First, let's start with a quick review. The most common definition of "massive transfusion" is replacement of one blood volume (approximately 10 units, or 5 liters) within a 24-hour period; but more useful to us in the emergency setting are the alternative definitions of transfusion of >4 units of pRBC within 1 hour, or 50% of blood volume within 3 hours, with foreseeable ongoing need. In this setting, the patient is at risk from the lethal triad of hemorrhagic shock — hypothermia, acidosis, and coagulopathy. Healthcare institutions have developed their own "massive transfusion protocols" as streamlined workflows to expedite delivery/administration of blood products and mitigate the lethal triad. 
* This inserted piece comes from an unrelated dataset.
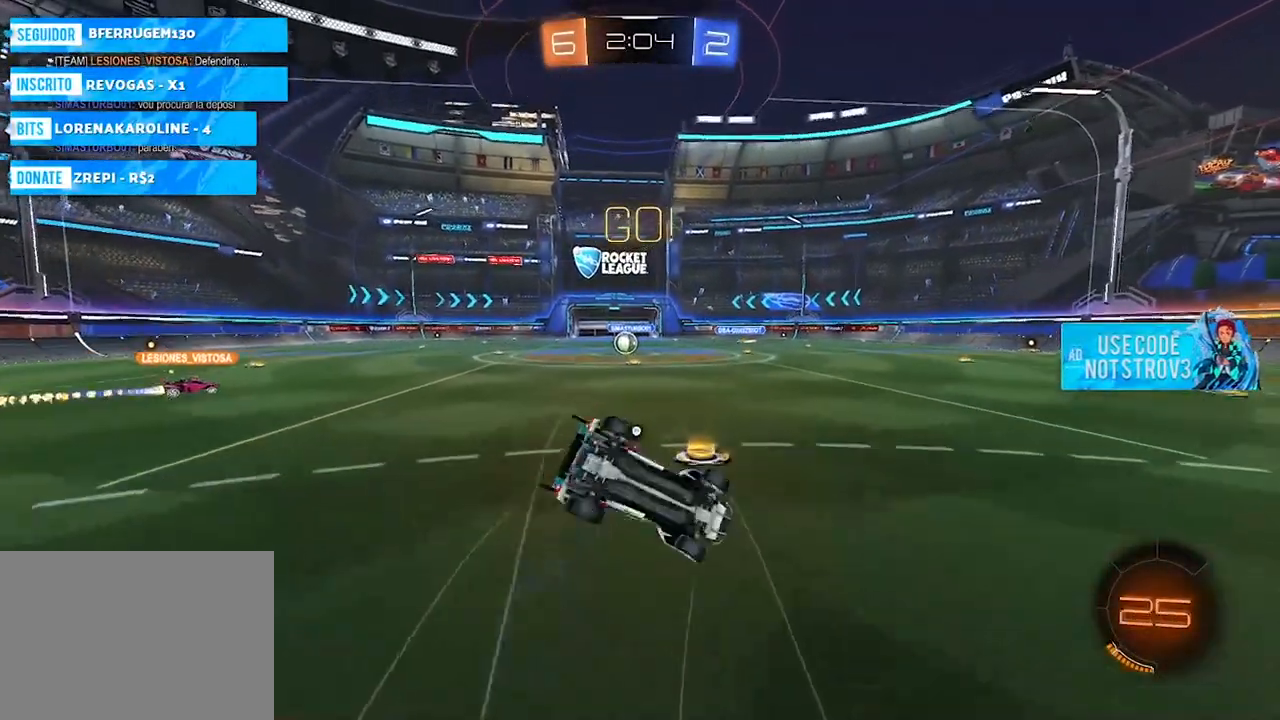
{"buttons": ["SQUARE"], "left_stick": "left", "right_stick": "center", "events": [[17, "SQUARE", "up"], [17, "left_stick", "center"], [384, "left_stick", "left"], [450, "SQUARE", "down"]]}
As we've learned in prior POTDs, in MTPs we transfuse blood products in specific ratios in order to mitigate dilutional coagulopathies — fresh frozen plasma (FFP) provides the fibrinogen, protein C and S, and coagulation factors that are missing in packed RBCs, and platelets are platelets. Sometimes a protocol also calls for cryoprecipitate, which is derived from FFP and contains fibrinogen, factor VIII, factor XIII, and vWF. The "textbook" ratio that you'll hear is a 1:1:1 ratio of pRBCs:FFP:platelets, though some protocols call for a 2:1:1 ratio which has not been found to be inferior. 

Here at Maimonides we use the 1:1:1 approach. However, that doesn't mean that we order 4 units of pRBCs, 4 units of FFP, and 4 units of platelets in SCM. Each "unit" of platelets in the 1:1:1 approach refers to a unit of platelets derived from whole blood donation, which yields >55 billion platelets in ~50 mL. However, as technology has advanced, most platelets are now gathered through apheresis — a procedure that removes platelets from blood and returns the remainder to the donors, yielding >300 billion platelets in ~250-300 mL. Thus, our single unit of platelets here is roughly equivalent to 5-6 old-school units of platelets. 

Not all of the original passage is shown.